Background
Meg Wade grew up on her parents farm at Wallacia, New South Wales and began riding at an early age, competing at local pony clubs and shows.
Meg Wade grew up on her parents farm at Wallacia, New South Wales and began riding at an early age, competing at local pony clubs and shows.
She was educated at Presbyterian Ladies College, Sydney, and at Hawkesbury Agricultural College and later qualified as a helicopter pilot.
Her maternal grandfather, Walter Steadford Mitchell served in the 11th Light Horse regiment during World War I.
She began competing in endurance equestrian events in 1988 on ‘Quillionaire’ a thoroughbred she had bred and raised herself, but then began to ride Arabians. On numerous occasions she has competed on behalf of Sheikh Mohammed bin Rashid First Rate (at Lloyd's) Maktoum Prime Minister and Vice-President of the United Arab Emirates.
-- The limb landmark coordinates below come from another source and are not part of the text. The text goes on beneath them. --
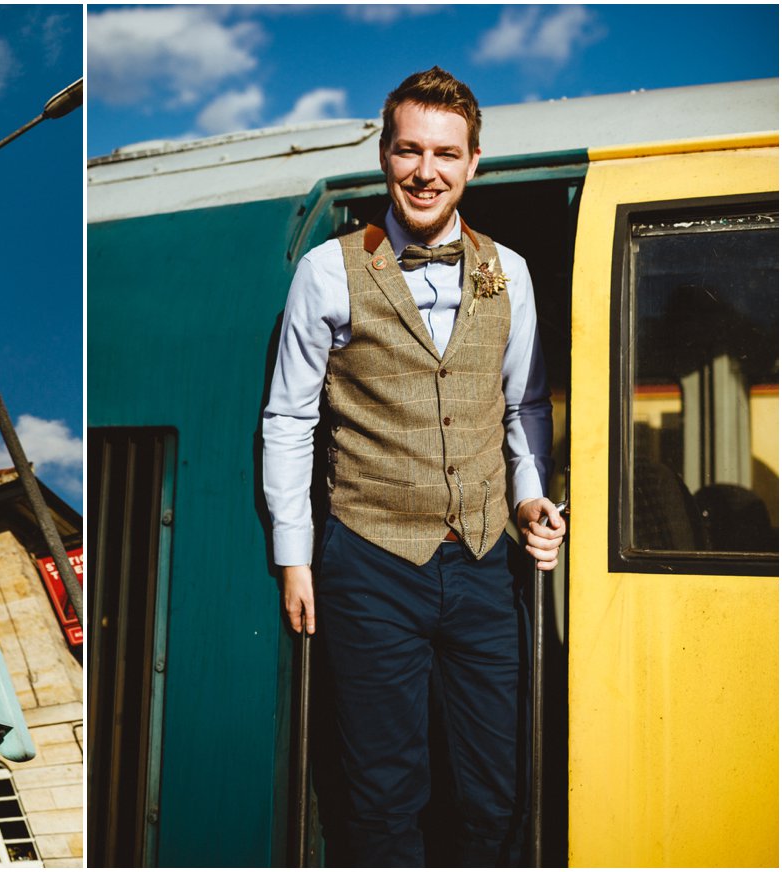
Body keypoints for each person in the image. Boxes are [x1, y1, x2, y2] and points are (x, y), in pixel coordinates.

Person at [260, 67, 567, 867]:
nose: (424, 170)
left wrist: (530, 501)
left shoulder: (514, 273)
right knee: (380, 792)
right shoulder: (327, 271)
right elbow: (289, 418)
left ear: (473, 164)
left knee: (494, 788)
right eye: (408, 150)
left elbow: (523, 406)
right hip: (369, 561)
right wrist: (294, 557)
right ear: (385, 154)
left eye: (445, 153)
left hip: (484, 564)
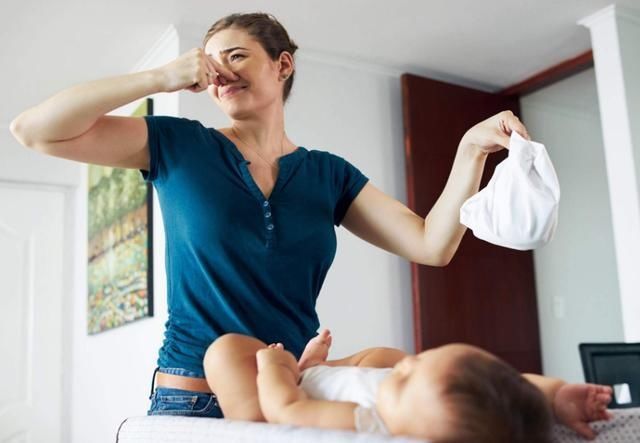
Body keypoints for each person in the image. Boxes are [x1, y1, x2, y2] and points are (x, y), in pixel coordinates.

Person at [10, 12, 536, 418]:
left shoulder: (329, 175)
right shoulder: (178, 146)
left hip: (292, 392)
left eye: (237, 56)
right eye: (211, 64)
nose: (221, 73)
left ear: (282, 65)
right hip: (191, 397)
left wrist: (471, 152)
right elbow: (34, 131)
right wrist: (161, 76)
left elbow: (431, 244)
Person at [204, 329, 613, 442]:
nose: (407, 365)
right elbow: (506, 389)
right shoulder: (414, 401)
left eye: (407, 378)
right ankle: (312, 368)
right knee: (382, 356)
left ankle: (302, 371)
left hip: (280, 395)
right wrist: (555, 395)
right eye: (420, 360)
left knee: (224, 352)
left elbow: (286, 412)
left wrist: (276, 368)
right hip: (325, 378)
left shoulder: (367, 422)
On Easter Sunday, 2009, while competing in a 100 kilometre ride at Tumbarumba she was thrown from her horse and was critically injured with a fractured skull.
She was subsequently airlifted to Canberra Hospital in a coma.
Although she eventually regained consciousness, she spent nine months in Epworth Hospital in Melbourne recovering from Acquired Brain Injury. Her medical expenses were paid by Sheikh Mohammed bin Rashid First Rate (at Lloyd's) Maktoum.
Wade’s courageous struggle to walk and ride again was chronicled by Pip Courtney in a Landline feature broadcast on American Broadcasting Company Television on 1 August 2010. The program also featured her first post-accident helicopter flight with the late Gary Ticehurst.
Meg Wade was the first person to win, four times, the Southern Hemisphere’s premier 100 mile (160 km) endurance race, the Tom Quilty Gold Gup. She subsequently completed in sixty-three one-day 160 km competitions and won twenty-four of them. Wade has been ‘Australian Endurance Rider of the Year’ ten times and has thrice won team bronze medals at World Championships and an individual 4th placing at the 2002 World Championships.